# TASK ITEM:
Render the material below as a JSON list of strings, one per line, beginning at its first line and stopping after the line that has "- Hosting: a". Leave out blank lines and the pictures.

+++ INPUT +++

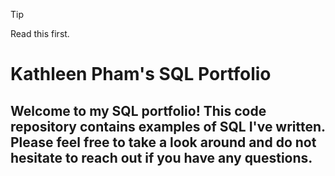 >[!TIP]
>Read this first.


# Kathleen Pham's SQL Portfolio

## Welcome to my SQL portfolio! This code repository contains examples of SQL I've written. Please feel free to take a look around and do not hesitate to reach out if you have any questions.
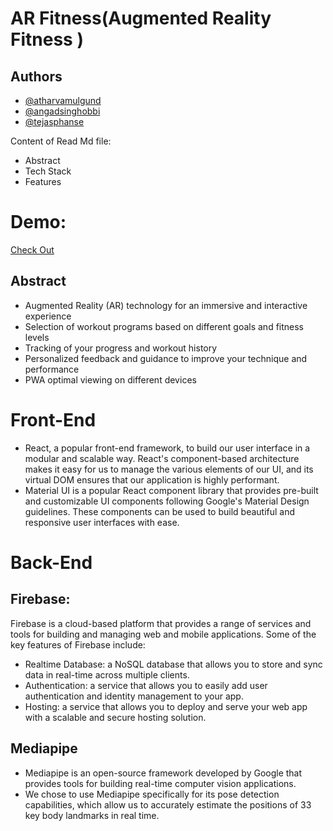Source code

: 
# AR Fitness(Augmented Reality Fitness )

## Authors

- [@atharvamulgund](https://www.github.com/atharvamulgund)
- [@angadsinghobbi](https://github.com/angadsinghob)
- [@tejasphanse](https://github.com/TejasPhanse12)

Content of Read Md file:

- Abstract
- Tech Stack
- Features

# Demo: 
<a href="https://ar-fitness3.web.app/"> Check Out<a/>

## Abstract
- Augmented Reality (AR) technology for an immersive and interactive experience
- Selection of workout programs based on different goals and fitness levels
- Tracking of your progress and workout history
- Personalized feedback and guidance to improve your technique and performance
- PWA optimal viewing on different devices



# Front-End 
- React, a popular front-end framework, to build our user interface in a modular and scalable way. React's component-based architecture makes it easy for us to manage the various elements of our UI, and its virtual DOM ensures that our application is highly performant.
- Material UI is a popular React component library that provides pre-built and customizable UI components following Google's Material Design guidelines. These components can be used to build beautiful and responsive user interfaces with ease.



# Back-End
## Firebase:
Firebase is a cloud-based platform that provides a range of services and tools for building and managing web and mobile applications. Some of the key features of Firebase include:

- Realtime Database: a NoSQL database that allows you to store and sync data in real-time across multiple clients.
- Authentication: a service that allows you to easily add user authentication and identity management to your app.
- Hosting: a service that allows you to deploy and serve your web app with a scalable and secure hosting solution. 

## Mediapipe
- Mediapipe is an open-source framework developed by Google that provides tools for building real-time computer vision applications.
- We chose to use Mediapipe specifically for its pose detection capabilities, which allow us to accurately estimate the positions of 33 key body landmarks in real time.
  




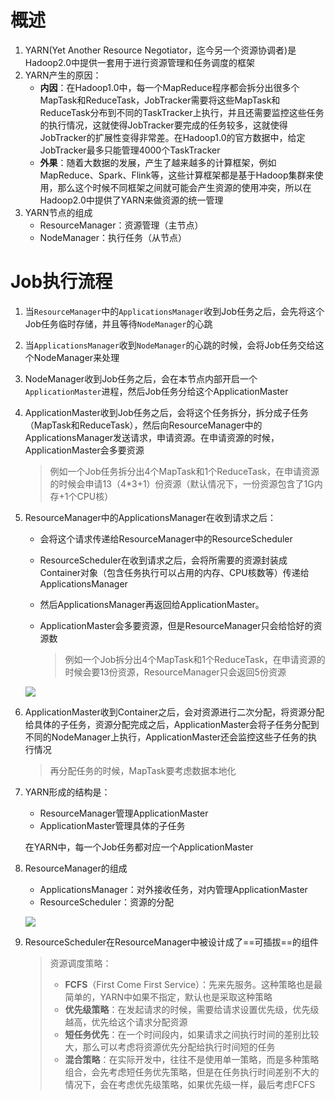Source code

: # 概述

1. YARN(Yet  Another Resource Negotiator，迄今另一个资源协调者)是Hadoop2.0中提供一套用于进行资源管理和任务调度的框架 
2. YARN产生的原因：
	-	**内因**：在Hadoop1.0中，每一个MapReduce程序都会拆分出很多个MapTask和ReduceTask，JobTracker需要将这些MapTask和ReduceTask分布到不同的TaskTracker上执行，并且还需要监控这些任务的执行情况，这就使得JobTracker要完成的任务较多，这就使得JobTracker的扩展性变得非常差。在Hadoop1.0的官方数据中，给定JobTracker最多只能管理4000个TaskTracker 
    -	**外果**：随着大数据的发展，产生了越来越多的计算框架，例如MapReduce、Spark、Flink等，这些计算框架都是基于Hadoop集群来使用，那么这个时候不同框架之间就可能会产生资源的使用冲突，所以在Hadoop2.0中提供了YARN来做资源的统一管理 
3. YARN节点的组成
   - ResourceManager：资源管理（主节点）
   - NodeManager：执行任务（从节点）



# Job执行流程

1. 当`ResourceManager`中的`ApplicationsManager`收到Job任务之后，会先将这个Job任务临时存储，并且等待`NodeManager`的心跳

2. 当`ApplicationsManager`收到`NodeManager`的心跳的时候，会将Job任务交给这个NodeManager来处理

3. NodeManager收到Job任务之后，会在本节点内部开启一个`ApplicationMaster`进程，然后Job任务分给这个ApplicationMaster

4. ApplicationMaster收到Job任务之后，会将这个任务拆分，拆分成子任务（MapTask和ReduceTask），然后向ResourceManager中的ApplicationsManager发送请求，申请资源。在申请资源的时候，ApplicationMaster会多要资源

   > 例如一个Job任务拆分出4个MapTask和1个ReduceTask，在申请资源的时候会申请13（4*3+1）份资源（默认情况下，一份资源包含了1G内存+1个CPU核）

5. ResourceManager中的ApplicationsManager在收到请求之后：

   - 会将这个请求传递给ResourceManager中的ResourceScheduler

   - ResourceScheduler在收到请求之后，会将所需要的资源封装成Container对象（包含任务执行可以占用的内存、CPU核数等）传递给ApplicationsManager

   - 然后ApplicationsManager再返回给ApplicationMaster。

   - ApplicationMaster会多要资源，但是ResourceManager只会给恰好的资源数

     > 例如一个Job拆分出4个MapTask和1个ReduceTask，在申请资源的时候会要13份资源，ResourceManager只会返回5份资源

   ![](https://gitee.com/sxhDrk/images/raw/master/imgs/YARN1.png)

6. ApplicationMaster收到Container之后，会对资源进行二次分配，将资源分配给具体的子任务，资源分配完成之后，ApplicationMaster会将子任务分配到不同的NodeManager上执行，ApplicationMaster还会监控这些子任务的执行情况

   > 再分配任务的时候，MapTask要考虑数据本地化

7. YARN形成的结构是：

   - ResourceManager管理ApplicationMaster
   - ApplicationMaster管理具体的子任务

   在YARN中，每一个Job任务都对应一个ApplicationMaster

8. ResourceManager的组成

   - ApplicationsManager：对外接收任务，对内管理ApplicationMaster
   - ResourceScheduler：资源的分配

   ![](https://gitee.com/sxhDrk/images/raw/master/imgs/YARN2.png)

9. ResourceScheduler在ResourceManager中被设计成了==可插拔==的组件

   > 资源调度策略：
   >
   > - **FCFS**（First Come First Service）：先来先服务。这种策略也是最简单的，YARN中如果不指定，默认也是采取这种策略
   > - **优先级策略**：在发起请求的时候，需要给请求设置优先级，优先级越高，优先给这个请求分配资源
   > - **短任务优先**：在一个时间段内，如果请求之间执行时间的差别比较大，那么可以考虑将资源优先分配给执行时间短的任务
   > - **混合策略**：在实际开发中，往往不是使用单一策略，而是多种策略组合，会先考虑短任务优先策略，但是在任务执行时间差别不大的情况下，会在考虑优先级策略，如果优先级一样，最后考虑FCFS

+++

# TASK RESPONSE:
[
  " >[!TIP]",
  ">Read this first.",
  "# Kathleen Pham's SQL Portfolio",
  "## Welcome to my SQL portfolio! This code repository contains examples of SQL I've written. Please feel free to take a look around and do not hesitate to reach out if you have any questions.",
  "Source code",
  ": ",
  "# AR Fitness(Augmented Reality Fitness )",
  "## Authors",
  "- [@atharvamulgund](https://www.github.com/atharvamulgund)",
  "- [@angadsinghobbi](https://github.com/angadsinghob)",
  "- [@tejasphanse](https://github.com/TejasPhanse12)",
  "Content of Read Md file:",
  "- Abstract",
  "- Tech Stack",
  "- Features",
  "# Demo: ",
  "<a href=\"https://ar-fitness3.web.app/\"> Check Out<a/>",
  "## Abstract",
  "- Augmented Reality (AR) technology for an immersive and interactive experience",
  "- Selection of workout programs based on different goals and fitness levels",
  "- Tracking of your progress and workout history",
  "- Personalized feedback and guidance to improve your technique and performance",
  "- PWA optimal viewing on different devices",
  "# Front-End ",
  "- React, a popular front-end framework, to build our user interface in a modular and scalable way. React's component-based architecture makes it easy for us to manage the various elements of our UI, and its virtual DOM ensures that our application is highly performant.",
  "- Material UI is a popular React component library that provides pre-built and customizable UI components following Google's Material Design guidelines. These components can be used to build beautiful and responsive user interfaces with ease.",
  "# Back-End",
  "## Firebase:",
  "Firebase is a cloud-based platform that provides a range of services and tools for building and managing web and mobile applications. Some of the key features of Firebase include:",
  "- Realtime Database: a NoSQL database that allows you to store and sync data in real-time across multiple clients.",
  "- Authentication: a service that allows you to easily add user authentication and identity management to your app.",
  "- Hosting: a service that allows you to deploy and serve your web app with a scalable and secure hosting solution. "
]